● **The problem**
Using the records provided below, locate and copy each line that contains the word "rect".

● **Stored data**

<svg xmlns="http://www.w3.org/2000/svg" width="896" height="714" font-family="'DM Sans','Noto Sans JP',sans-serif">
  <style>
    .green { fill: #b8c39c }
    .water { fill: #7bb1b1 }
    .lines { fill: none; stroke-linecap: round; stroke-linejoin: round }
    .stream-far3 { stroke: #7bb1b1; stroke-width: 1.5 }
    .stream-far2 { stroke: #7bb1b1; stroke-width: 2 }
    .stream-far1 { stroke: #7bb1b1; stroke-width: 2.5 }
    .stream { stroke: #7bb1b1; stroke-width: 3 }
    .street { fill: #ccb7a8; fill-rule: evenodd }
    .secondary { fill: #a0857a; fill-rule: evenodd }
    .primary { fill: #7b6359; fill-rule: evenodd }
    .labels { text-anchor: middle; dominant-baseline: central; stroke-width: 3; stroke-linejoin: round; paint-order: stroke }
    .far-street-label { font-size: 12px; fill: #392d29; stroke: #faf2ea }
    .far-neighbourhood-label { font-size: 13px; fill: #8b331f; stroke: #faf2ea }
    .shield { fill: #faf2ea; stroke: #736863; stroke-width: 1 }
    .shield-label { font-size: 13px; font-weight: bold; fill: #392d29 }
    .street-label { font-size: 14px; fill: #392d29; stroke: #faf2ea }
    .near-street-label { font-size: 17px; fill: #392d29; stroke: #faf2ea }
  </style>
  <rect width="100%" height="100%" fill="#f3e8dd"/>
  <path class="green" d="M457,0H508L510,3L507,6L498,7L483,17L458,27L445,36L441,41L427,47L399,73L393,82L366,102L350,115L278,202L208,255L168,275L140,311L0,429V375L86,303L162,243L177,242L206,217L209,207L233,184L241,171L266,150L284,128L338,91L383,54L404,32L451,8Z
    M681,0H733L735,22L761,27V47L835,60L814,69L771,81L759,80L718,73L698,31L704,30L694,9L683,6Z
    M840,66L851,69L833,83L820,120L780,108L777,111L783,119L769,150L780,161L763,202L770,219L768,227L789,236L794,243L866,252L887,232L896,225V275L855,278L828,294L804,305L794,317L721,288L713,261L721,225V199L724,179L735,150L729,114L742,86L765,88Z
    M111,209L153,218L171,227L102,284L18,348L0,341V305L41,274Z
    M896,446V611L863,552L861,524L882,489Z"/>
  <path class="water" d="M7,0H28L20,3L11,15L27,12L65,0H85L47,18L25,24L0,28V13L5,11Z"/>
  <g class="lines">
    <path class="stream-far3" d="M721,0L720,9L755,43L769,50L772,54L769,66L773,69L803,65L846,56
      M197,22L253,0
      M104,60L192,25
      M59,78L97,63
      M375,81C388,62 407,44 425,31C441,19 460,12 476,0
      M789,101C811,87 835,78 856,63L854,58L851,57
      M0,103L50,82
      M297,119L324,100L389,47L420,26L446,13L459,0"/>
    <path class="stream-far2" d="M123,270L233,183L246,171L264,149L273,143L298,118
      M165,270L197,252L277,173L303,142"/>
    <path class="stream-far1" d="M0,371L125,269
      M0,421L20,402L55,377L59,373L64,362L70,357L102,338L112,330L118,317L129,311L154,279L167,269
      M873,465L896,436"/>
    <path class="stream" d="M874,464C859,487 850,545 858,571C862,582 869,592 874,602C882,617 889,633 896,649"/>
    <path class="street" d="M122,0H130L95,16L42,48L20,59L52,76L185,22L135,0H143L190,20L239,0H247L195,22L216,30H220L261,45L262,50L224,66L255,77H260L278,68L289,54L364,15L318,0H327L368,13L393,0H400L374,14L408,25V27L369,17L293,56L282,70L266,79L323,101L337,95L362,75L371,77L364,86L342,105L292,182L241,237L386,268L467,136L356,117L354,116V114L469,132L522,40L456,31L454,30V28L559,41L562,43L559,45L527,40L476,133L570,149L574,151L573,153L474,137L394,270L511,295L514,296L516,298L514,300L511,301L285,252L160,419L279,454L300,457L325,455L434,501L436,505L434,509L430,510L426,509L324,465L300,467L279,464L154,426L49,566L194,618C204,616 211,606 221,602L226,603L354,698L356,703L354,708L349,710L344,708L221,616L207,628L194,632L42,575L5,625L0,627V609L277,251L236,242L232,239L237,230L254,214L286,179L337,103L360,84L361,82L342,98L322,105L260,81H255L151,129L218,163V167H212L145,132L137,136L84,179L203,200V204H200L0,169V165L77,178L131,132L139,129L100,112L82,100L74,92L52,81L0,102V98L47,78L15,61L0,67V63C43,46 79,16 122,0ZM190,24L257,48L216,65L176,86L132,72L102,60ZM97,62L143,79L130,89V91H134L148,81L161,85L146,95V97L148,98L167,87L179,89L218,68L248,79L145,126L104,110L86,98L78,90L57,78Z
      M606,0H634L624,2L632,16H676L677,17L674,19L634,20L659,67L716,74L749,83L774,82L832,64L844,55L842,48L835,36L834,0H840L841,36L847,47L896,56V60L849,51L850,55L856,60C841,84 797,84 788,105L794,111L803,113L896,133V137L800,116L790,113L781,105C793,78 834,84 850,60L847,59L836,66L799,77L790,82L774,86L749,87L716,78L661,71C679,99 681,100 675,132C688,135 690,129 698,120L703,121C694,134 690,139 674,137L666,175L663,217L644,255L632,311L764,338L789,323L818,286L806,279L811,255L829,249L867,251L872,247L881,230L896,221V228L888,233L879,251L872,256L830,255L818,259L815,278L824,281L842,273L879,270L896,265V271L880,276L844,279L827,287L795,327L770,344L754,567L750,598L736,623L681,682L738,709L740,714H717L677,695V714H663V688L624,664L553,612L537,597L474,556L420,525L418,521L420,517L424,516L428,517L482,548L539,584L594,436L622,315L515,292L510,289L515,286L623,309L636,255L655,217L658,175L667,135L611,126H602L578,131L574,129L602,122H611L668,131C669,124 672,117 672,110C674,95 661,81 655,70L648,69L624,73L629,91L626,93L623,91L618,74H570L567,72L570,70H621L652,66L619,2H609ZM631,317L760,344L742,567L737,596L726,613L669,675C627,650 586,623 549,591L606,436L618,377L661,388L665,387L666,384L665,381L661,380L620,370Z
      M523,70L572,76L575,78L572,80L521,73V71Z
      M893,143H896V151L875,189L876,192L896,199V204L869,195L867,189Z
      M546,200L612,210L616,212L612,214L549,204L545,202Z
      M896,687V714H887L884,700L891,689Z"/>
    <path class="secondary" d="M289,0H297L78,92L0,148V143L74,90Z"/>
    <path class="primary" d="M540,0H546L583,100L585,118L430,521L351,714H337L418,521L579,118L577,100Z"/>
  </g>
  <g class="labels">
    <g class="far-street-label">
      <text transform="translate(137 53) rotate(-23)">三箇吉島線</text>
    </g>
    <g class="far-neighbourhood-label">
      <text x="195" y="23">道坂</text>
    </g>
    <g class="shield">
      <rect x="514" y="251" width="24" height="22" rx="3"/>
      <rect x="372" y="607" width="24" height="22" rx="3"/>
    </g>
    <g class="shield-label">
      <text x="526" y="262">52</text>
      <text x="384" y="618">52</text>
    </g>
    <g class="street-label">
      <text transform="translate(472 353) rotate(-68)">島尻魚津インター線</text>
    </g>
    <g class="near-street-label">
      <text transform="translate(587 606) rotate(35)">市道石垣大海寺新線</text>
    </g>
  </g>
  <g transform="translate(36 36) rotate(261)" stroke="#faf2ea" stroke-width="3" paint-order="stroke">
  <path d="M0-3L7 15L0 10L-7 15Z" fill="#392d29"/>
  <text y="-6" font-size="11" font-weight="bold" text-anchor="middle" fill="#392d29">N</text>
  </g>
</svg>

● **Result of the exercise**
  <rect width="100%" height="100%" fill="#f3e8dd"/>
      <rect x="514" y="251" width="24" height="22" rx="3"/>
      <rect x="372" y="607" width="24" height="22" rx="3"/>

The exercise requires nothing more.